Spacecraft localization by indirect linear measurements from a single antenna

The purpose of this paper is to present a two-stage approach for estimation of spacecraft’s position and velocity by indirect linear measurements from a single antenna.

In the first stage, direct nonlinear antenna measurements are transformed to linear x-y-z coordinate measurements of spacecraft’s position, and statistical characteristics of orbit determination errors are analyzed. Variances of orbit parameters’ errors are chosen as the accuracy criteria. In the second stage, the outputs of the first stage are improved by the designed Extended Kalman Filter for estimation of the spacecraft’s position and velocity on indirect linear x-y-z measurements.
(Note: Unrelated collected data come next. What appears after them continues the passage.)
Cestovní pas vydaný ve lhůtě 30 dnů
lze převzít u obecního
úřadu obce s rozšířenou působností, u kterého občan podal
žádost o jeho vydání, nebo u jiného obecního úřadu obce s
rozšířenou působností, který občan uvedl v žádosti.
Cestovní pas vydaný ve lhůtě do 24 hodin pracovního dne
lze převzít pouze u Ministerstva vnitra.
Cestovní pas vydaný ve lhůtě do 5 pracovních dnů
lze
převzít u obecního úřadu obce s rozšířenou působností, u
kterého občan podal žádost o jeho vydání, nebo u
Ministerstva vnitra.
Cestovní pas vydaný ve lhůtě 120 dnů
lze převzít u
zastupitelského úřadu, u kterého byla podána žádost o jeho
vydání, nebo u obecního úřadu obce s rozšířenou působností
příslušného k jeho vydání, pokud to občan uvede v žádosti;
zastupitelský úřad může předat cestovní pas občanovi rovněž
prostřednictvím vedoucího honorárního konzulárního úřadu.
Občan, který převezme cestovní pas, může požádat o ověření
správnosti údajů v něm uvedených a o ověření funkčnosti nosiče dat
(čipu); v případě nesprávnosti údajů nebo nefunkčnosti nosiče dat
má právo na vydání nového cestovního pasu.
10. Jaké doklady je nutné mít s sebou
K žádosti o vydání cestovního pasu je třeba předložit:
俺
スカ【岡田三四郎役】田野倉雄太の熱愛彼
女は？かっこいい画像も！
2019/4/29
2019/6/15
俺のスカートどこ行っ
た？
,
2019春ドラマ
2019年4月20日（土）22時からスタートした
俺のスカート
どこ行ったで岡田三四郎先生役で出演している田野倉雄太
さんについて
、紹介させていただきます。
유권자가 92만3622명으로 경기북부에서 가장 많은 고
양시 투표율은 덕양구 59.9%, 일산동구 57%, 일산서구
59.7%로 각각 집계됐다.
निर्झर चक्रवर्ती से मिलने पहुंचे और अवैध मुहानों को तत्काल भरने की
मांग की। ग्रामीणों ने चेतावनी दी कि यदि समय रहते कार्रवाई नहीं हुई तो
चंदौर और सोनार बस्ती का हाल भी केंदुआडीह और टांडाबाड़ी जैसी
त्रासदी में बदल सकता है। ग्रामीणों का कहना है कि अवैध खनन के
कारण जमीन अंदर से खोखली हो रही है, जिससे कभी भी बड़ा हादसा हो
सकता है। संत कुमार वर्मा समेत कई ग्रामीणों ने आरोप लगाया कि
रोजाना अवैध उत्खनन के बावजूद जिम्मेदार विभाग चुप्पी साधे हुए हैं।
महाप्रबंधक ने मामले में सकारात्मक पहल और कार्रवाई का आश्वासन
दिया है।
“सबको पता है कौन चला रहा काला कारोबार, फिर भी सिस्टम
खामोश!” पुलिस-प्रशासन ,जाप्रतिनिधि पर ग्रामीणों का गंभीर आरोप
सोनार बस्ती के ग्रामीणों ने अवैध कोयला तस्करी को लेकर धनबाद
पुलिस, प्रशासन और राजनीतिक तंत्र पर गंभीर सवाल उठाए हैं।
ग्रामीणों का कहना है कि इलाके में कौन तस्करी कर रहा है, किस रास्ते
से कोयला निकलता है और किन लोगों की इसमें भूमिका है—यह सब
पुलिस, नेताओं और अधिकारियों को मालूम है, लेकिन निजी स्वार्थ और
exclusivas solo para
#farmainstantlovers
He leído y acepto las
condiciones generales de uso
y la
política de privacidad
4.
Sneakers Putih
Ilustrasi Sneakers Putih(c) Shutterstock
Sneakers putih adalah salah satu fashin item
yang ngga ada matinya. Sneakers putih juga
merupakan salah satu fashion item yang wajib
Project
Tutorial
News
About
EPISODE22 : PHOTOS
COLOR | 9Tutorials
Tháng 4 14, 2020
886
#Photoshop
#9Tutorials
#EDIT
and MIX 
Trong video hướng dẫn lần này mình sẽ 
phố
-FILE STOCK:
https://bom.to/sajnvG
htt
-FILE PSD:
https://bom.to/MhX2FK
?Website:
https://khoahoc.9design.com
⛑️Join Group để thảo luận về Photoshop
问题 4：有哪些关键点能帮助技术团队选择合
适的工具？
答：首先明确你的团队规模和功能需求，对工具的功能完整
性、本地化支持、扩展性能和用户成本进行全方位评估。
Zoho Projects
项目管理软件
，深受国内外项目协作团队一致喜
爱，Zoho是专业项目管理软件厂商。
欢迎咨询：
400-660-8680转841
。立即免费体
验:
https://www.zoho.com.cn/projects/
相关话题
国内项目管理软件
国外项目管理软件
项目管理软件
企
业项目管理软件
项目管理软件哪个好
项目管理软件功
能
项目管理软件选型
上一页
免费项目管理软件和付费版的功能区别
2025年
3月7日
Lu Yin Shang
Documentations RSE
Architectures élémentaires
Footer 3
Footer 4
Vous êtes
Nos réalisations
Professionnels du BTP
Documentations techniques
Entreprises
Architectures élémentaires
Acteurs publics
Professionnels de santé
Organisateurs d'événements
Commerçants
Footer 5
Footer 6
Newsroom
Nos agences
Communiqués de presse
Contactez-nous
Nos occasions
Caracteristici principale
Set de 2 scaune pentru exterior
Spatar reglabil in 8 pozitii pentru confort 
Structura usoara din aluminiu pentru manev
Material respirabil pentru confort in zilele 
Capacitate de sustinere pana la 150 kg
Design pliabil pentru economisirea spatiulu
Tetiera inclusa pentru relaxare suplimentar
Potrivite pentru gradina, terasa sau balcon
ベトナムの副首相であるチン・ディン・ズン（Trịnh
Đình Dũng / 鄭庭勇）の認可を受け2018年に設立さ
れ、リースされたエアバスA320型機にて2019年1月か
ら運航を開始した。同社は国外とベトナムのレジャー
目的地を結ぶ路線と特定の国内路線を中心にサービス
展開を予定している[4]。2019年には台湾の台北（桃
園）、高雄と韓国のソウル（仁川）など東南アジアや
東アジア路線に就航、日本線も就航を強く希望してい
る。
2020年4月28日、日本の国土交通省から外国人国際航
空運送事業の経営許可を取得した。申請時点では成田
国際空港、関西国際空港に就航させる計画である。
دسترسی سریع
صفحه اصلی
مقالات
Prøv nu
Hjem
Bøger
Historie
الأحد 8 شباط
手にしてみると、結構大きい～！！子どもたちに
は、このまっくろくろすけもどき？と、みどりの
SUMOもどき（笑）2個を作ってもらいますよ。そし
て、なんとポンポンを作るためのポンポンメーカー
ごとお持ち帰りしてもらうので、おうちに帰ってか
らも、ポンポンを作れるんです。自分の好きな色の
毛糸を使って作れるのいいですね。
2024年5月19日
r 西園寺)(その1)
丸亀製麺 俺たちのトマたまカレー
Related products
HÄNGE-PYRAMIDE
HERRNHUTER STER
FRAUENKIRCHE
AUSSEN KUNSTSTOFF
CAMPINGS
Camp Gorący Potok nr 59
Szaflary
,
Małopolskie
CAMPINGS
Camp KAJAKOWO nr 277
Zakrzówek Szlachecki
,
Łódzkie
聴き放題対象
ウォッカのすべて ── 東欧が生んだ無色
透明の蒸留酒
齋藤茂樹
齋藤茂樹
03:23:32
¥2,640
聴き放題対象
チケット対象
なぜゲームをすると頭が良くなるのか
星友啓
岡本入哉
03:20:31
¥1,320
The complex content of the measurement matrix in the conventional method causes periodic singularities in simulation results. In addition, the convergence of the filter using direct measurements is highly dependent on the initialization parameters’ values due to the nonlinear partial derivatives in the Jacobian measurement matrix. The comparison of the accuracy of both methods shows that the estimation by using indirect measurements reduces the absolute estimation errors. The simulation results show that the proposed two-stage procedure performs both with better estimation accuracy and better convergence characteristics. The method based on indirect measurements provides an unnoticeably short transient duration.

The proposed method can be recommended for satellite orbit estimation regarding its presented superiorities.

Inputting the single antenna measurements to the filter indirectly results in a quite simpler measurement matrix. As a result, the convergence of the filter is faster and estimation errors are lower.